FRANCISTOWN: Botswana Mine Workers Union (BMWU) says some Danoher Botswana (Pty) Ltd employees inherited by the firm when it fully acquired PPC Aggregate Quarries Botswana shares have agreed to a voluntary separation.
Two months ago, Competition and Consumer Authority (CCA) ruled that there should be no job losses when PPC Aggregate sell its ownership to Danoher.
However, Danoher was not prevented from implementing voluntary retrenchment or separation arrangements. The company was also given the liberty to part ways with employees who unreasonably refused to be redeployed as well as allowing resignations and retirements in the ordinary course of business.
The ruling by the CCA was made after BMWU raised fears of massive job losses when the purchase agreement between Danoher and PPC has been completed. This week BWMU executive secretary, Kitso Phiri revealed that some employees have since agreed to voluntary separation following a proposal tabled by Danoher.
Phiri indicated that Danoher management claims that according to their assessment of the business, they only have 22 months to operate Kgale Quarries as its mining licence expires in 2023.
He averred that because of a licence that is about to expire Danoher executives tabled a turnaround strategy of their aggregate business, which amongst others featured selling the idea of voluntary separation with some workers.

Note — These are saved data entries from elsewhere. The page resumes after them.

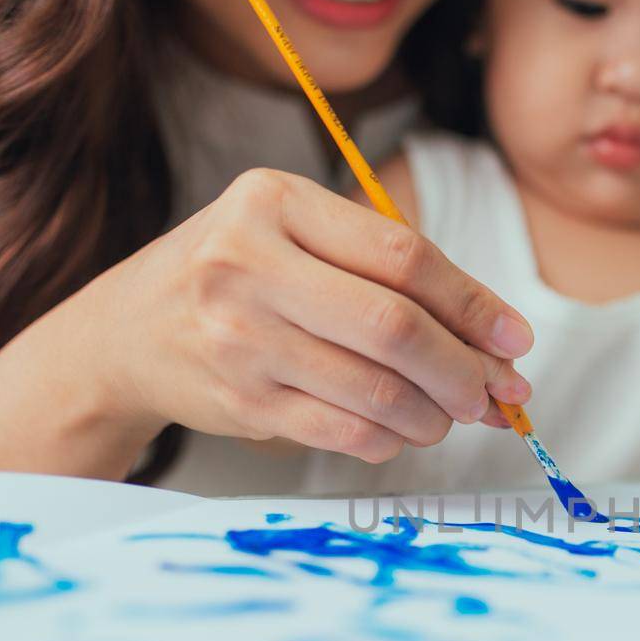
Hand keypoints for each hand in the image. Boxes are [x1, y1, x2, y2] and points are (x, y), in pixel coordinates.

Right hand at [46, 168, 526, 465]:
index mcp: (273, 202)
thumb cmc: (234, 277)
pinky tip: (400, 430)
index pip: (402, 257)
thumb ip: (382, 268)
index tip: (515, 339)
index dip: (473, 304)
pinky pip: (345, 431)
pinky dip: (389, 438)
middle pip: (395, 328)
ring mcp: (240, 340)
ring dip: (433, 413)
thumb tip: (496, 338)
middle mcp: (248, 265)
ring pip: (376, 389)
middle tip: (496, 392)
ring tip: (451, 415)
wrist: (124, 334)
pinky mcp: (241, 402)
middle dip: (464, 370)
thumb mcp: (292, 235)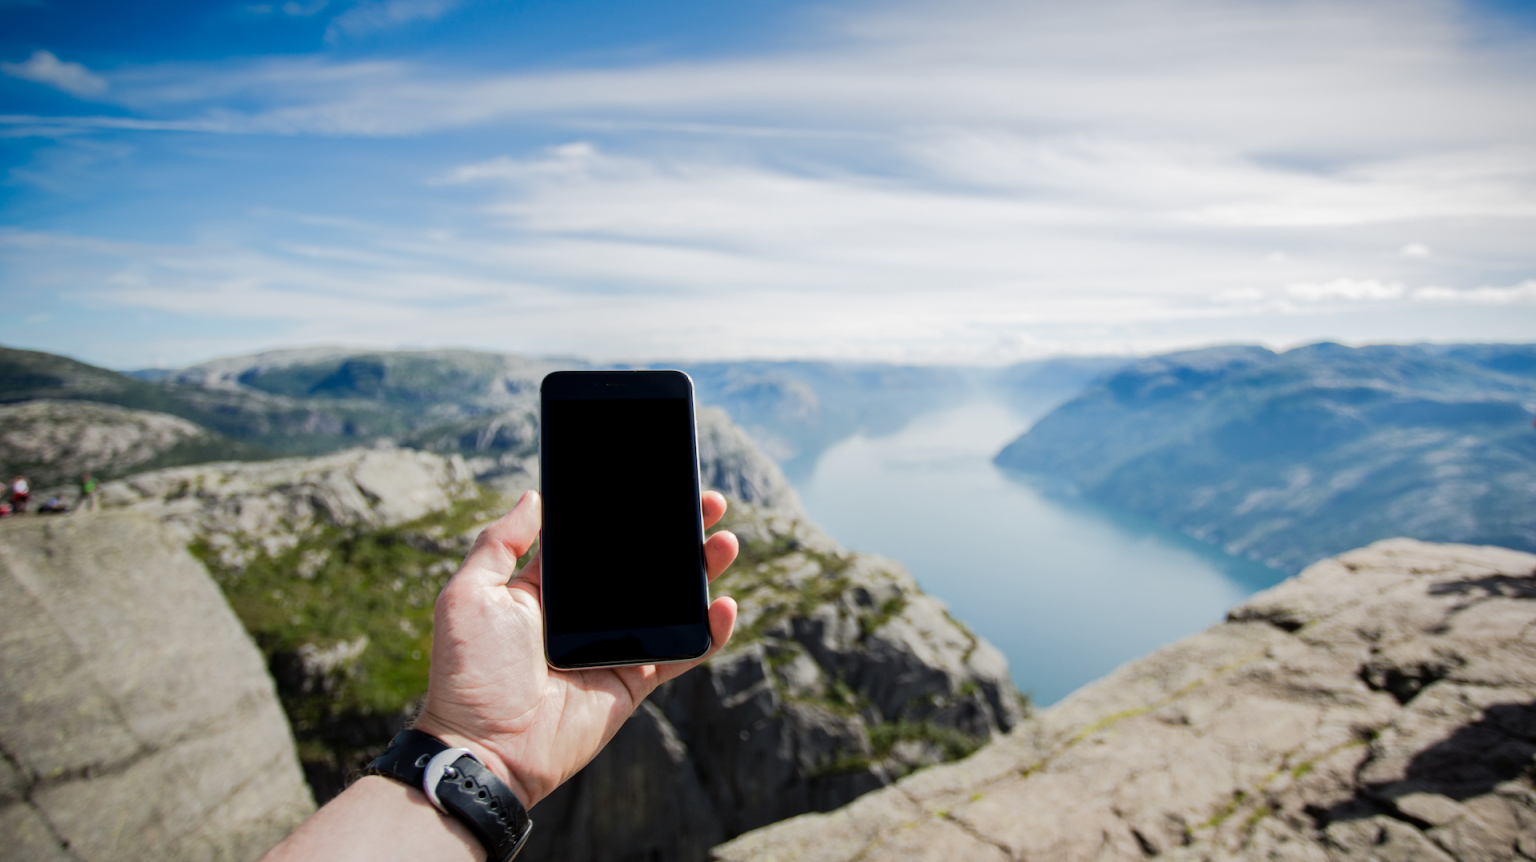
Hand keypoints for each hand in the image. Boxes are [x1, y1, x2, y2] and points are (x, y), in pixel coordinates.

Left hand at [411, 489, 738, 807]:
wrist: (486, 749)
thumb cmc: (469, 674)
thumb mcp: (469, 594)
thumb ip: (499, 543)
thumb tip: (534, 497)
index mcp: (549, 589)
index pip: (599, 540)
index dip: (630, 513)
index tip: (659, 485)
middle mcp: (586, 614)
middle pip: (644, 565)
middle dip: (678, 532)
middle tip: (707, 503)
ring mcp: (615, 646)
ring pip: (670, 602)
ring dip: (702, 572)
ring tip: (725, 543)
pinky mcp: (635, 680)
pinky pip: (681, 653)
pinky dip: (709, 633)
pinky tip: (725, 606)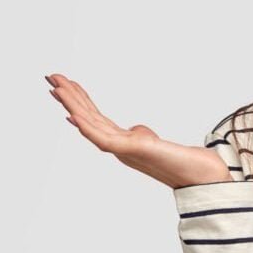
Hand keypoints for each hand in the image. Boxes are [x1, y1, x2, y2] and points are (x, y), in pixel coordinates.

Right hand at [44, 73, 232, 187]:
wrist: (200, 175)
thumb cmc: (183, 161)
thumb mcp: (155, 142)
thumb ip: (141, 135)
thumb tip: (136, 129)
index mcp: (123, 142)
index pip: (95, 118)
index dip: (79, 101)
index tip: (64, 85)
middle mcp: (119, 147)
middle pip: (88, 118)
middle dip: (69, 98)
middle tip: (51, 77)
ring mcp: (124, 150)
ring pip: (91, 125)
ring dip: (72, 106)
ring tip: (56, 87)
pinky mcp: (133, 151)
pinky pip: (104, 139)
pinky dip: (87, 127)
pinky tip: (72, 115)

“To ensure business sustainability, they resorted to right-sizing their operations by affording employees an opportunity to leave the business with a package,” Phiri said.
“Danoher made a voluntary separation proposal to the union for voluntary separation, which the union negotiated and agreed terms for employees falling within the bargaining unit.”
The executive secretary stated that employees at both the Francistown and Gaborone operations have been affected.
“The first batch of employees (more than 20) have gone, most of whom are union members,” he highlighted.
The employees left during the first week of November. On a lower note, the BMWU executive secretary said that exit medical assessments have not been conducted for employees who recently left, although medical assessment is a legal requirement that ought to have been prioritised.
Although Danoher group human resources manager, Christelle Esterhuizen was not available for comment, sources have said that on Friday the company started calling some employees (who recently left) to come and conduct exit medicals.
Sources claim that the delay in conducting the medicals was caused by the fact that the company was still trying to find cheaper options where it can conduct medicals.
Phiri said that the union is not certain as to whether the remaining employees will be allowed to organise or if issues of recognition will not crop up as is the case with the company’s South African operations.